- **Data**:
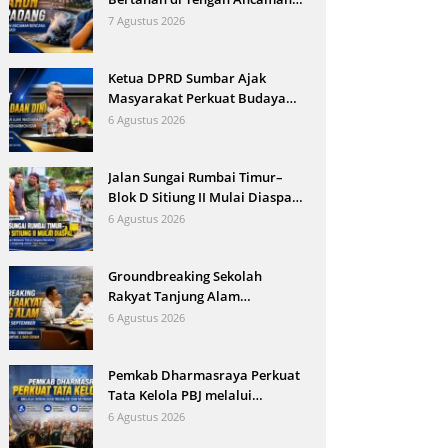
Bencana dan Arus Modernisasi
7 Agustus 2026
Ketua DPRD Sumbar Ajak
Masyarakat Perkuat Budaya
Kewaspadaan Dini demi
6 Agustus 2026
Menjaga Kantibmas
Jalan Sungai Rumbai Timur–
Blok D Sitiung II Mulai Diaspal,
Kerusakan Belasan Tahun
6 Agustus 2026
Segera Berakhir
Groundbreaking Sekolah
Rakyat Tanjung Alam
Ditargetkan September, Bupati
6 Agustus 2026
Eka Putra Sebut Terbesar di
Indonesia
Pemkab Dharmasraya Perkuat
Tata Kelola PBJ melalui
Sosialisasi Regulasi dan
6 Agustus 2026
Mitigasi Risiko Hukum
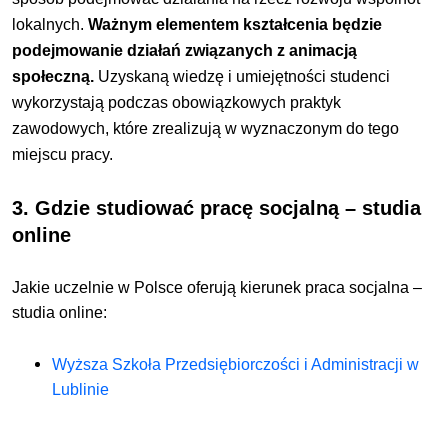
lokalnych.
Ważnym elementem kształcenia będzie
podejmowanie działań związanych z animacją
społeczną.
Uzyskaną wiedzę i umiejętności studenci
wykorzystają podczas obowiązkowych praktyk
zawodowych, które zrealizują w wyznaczonym do tego
miejscu pracy.
3. Gdzie studiować
pracę socjalną – studia
online
Jakie uczelnie w Polsce oferują kierunek
praca socjalna –
studia online:
Wyższa Szkoła Przedsiębiorczości i Administracji w
Lublinie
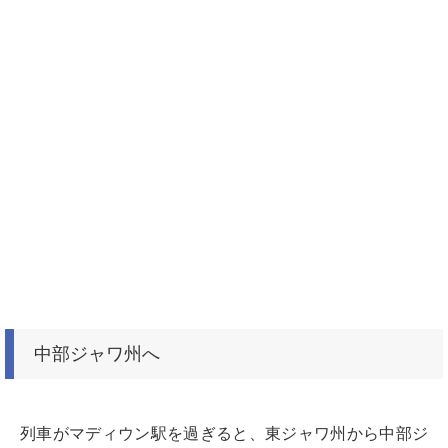
中部ジャワ州へ
列車がマディウン駅を過ぎると、東ジャワ州から中部ジ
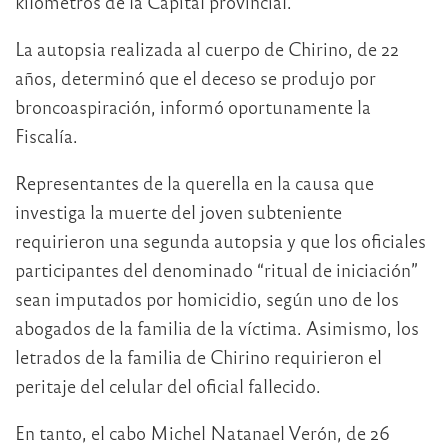
kilómetros de la Capital provincial.
La autopsia realizada al cuerpo de Chirino, de 22
años, determinó que el deceso se produjo por
broncoaspiración, informó oportunamente la
Fiscalía.
Representantes de la querella en la causa que
investiga la muerte del joven subteniente
requirieron una segunda autopsia y que los oficiales
participantes del denominado “ritual de iniciación”
sean imputados por homicidio, según uno de los
abogados de la familia de la víctima. Asimismo, los
letrados de la familia de Chirino requirieron el
peritaje del celular del oficial fallecido.
En tanto, el cabo Michel Natanael Verón, de 26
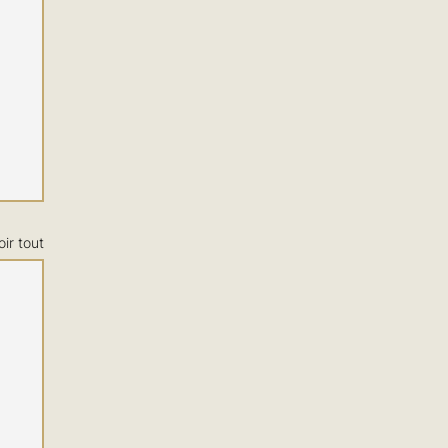
oir tout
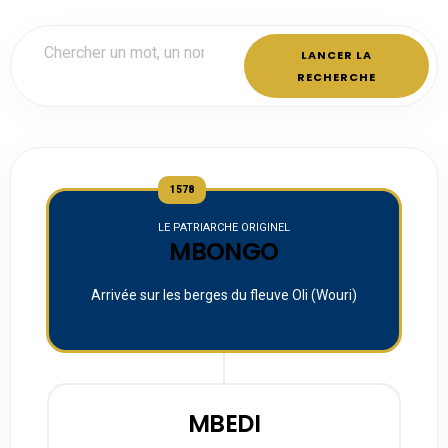
LANCER LA
RECHERCHE
1578
LE PATRIARCHE ORIGINEL
MBONGO
Arrivée sur les berges du fleuve Oli (Wouri)
MBEDI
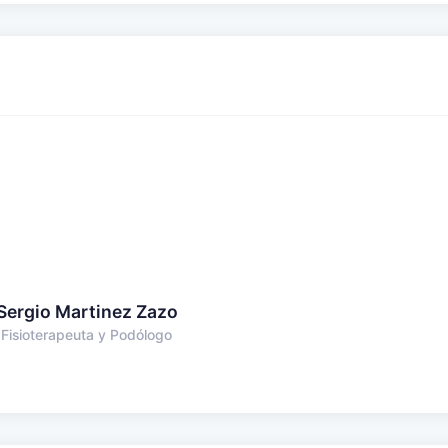
Sergio Martinez Zazo
Fisioterapeuta y Podólogo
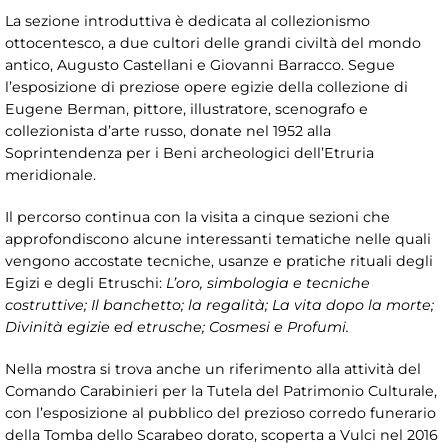
La sezione introduttiva è dedicata al collezionismo
ottocentesco, a due cultori delle grandi civiltà del mondo
antico, Augusto Castellani e Giovanni Barracco. Segue
l’esposizione di preziose opere egizie della collezione di
Eugene Berman, pittore, illustratore, scenografo e
collezionista d’arte russo, donate nel 1952 alla
Soprintendenza per i Beni archeologici dell’Etruria
meridionale.
Il percorso continua con la visita a cinque sezioni che
approfondiscono alcune interessanti tematiche nelle quali
vengono accostate tecniche, usanze e pratiche rituali degli
Egizi e degli Etruschi:
L’oro, simbologia e tecniche
costruttive; Il banchetto; la regalità; La vita dopo la morte;
Divinità egizie ed etrusche; Cosmesi e Profumi.
Nella mostra si trova anche un riferimento alla attività del
Comando Carabinieri per la Tutela del Patrimonio Culturale,
con l’esposizione al pubblico del prezioso corredo funerario
della Tomba dello Scarabeo dorato, scoperta a Vulci nel 2016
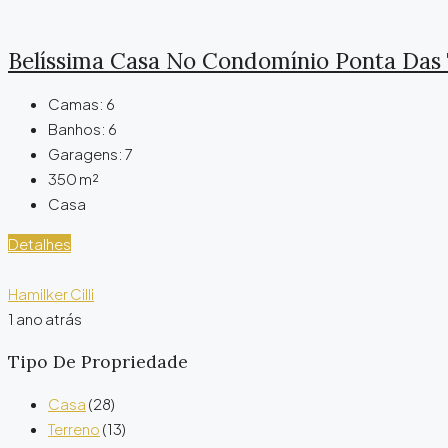
Belíssima Casa No Condomínio Ponta Das
Camas:
6
Banhos:
6
Garagens:
7
350
m²
Casa
Detalhes
Hamilker Cilli
1 ano atrás
Tipo De Propriedade
Casa
(28)
Terreno
(13)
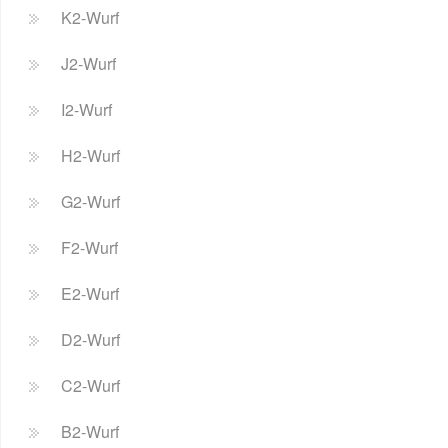
K2-Wurf
J2-Wurf
I2-Wurf
H2-Wurf
G2-Wurf
F2-Wurf
E2-Wurf
D2-Wurf
C2-Wurf
B2-Wurf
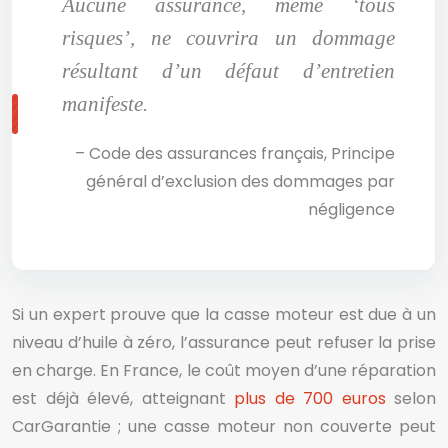
Aucune assurance, même ‘tous
risques’, ne couvrira un dommage
résultant d’un défaut d’entretien
manifeste.
– Code des assurances français, Principe
général d’exclusion des dommages par
négligence
Si un expert prouve que la casse moteur est due à un
niveau d’huile à zéro, l’assurance peut refuser la prise
en charge. En France, le coût moyen d’une réparation
est déjà élevé, atteignant
plus de 700 euros
selon
CarGarantie ; une casse moteur non couverte peut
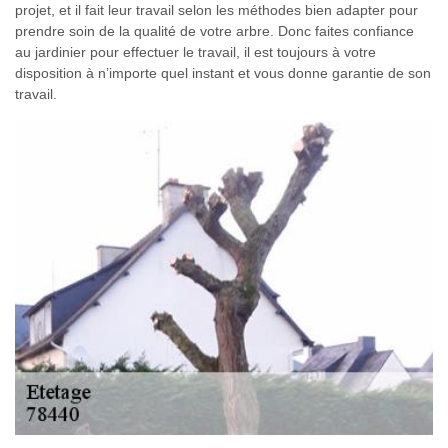
projet, et il fait leur travail selon les méthodes bien adapter pour
prendre soin de la qualité de votre arbre. Donc faites confiance
au jardinier pour effectuer le travail, il est toujours à votre
disposition à n’importe quel instant et vous donne garantie de son
travail.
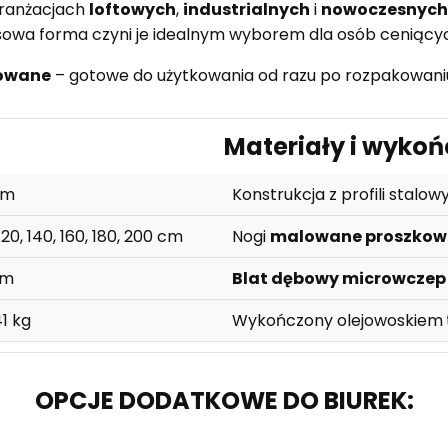
 aranżacjach
loftowych
,
industrialnych
i
nowoczesnych 
sowa forma czyni je idealnym wyborem dla osób ceniącyc
towane
– gotowe do użytkowania od razu po rozpakowani
Materiały i wykoń
cm
Konstrukcja z profili stalo
120, 140, 160, 180, 200 cm
Nogi
malowane proszkow
cm
Blat dębowy microwczep
1 kg
Wykończony olejowoskiem
OPCJE DODATKOWE DO BIUREK:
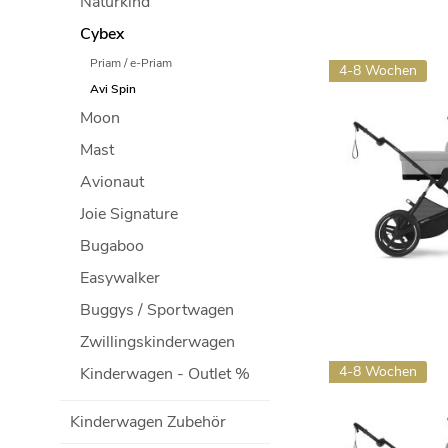
Naturkind
Cybex
Priam / e-Priam
4-8 Wochen
Avi Spin
Moon
Mast
Avionaut
Joie Signature
Bugaboo
Easywalker
Buggys / Sportwagen
Zwillingskinderwagen
4-8 Wochen
Kinderwagen - Outlet %
Kinderwagen Zubehör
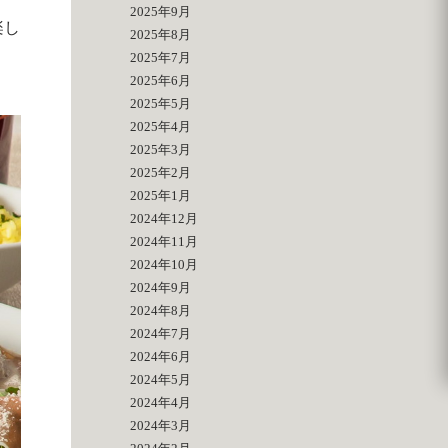
2025年9月
楽し
2025年8月
2025年7月
2025年6月
2025年5月
2025年4月
2025年3月
2025年2月
2025年1月
2024年12月
2024年11月
2024年10月
2024年9月
2024年8月
2024年7月
2024年6月
2024年5月
2024年4月
2024年3月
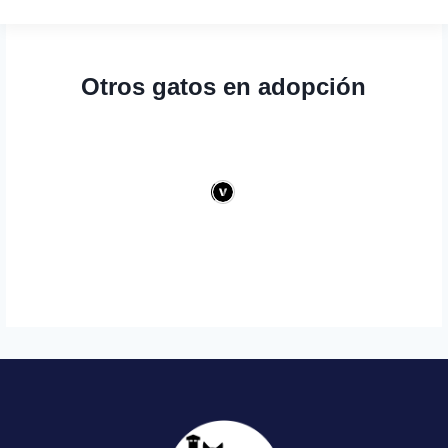
Otros gatos en adopción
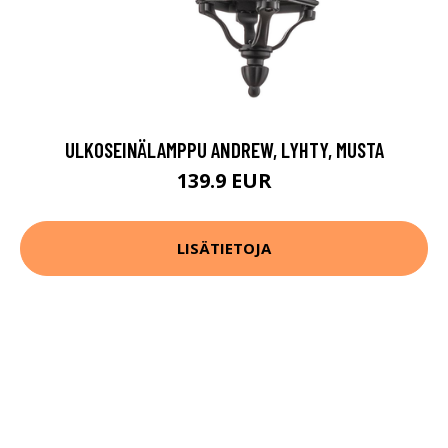
ULKOSEINÄLAMPPU ANDREW, LYHTY, MUSTA
139.9 EUR
LISÄTIETOJA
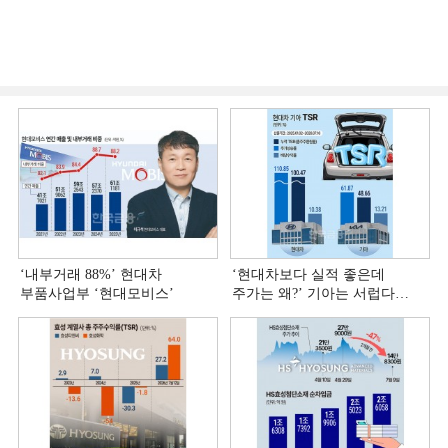
‘내부거래 88%ʼ 현대차
‘현대차보다 실적 좋은데
부품사업부 ‘현대모비스ʼ
주가는 왜?ʼ 기아는 서럽다
[정답은 TSR]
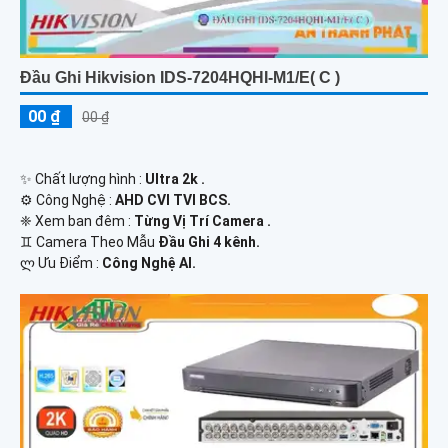
Đầu Ghi Hikvision IDS-7204HQHI-M1/E( C )
00 ₫
00 ₫
✨ Chất lượng hình :
Ultra 2k .
⚙ Công Nghệ :
AHD CVI TVI BCS.
❈ Xem ban đêm :
Từng Vị Trí Camera .
♊ Camera Theo Mẫu
Đầu Ghi 4 kênh.
️ლ Ưu Điểm :
Công Nghệ AI.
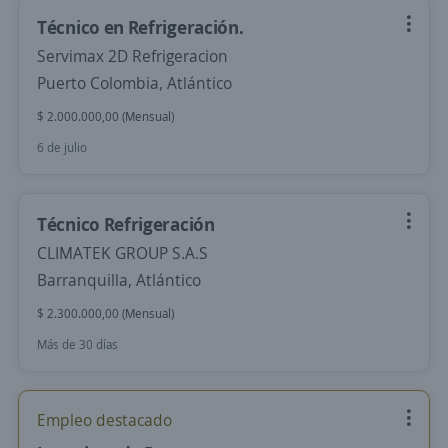
Técnico en Refrigeración.
Servimax 2D Refrigeracion
Puerto Colombia, Atlántico
$ 2.000.000,00 (Mensual)
6 de julio
Técnico Refrigeración
CLIMATEK GROUP S.A.S
Barranquilla, Atlántico
$ 2.300.000,00 (Mensual)
Más de 30 días
Empleo destacado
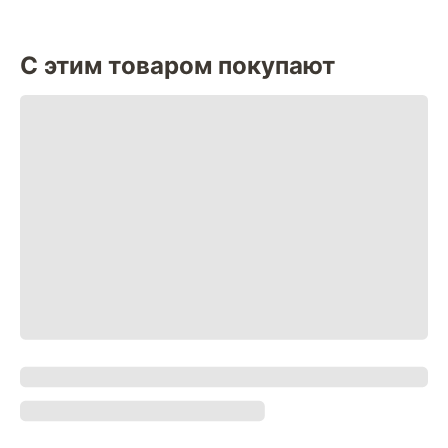
С этим товаром покупают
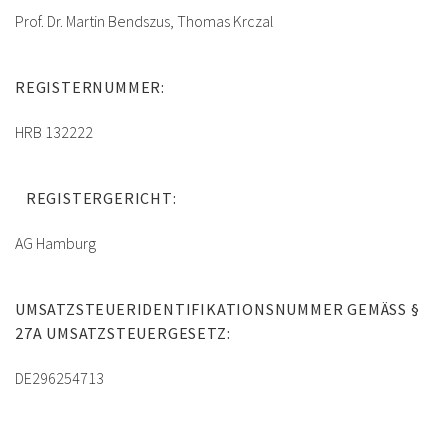
Prof. Dr. Martin Bendszus, Thomas Krczal
REGISTERNUMMER:
HRB 132222
REGISTERGERICHT:
AG Hamburg
UMSATZSTEUERIDENTIFIKATIONSNUMMER GEMÄSS § 2
7A UMSATZSTEUERGESETZ:
DE296254713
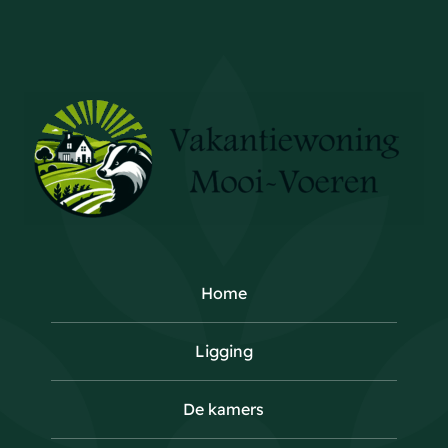
Home
Ligging
De kamers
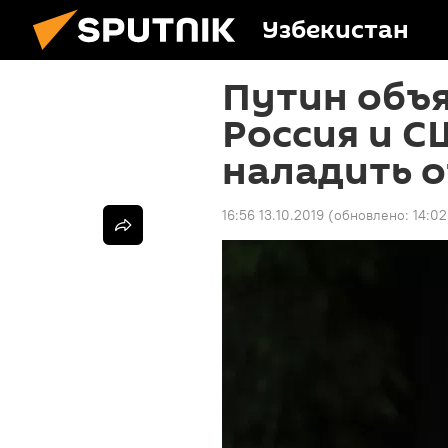
Узбекистан
Путин объя
Россия и С
наладить 
16:56 13.10.2019
(обновлено:
14:02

- **Your goal**:
Look through the material above for the string "selon" and copy each line that has it.

- **Solution for this problem**:
selon
projet, et il fait leur travail selon les méthodes bien adapter pour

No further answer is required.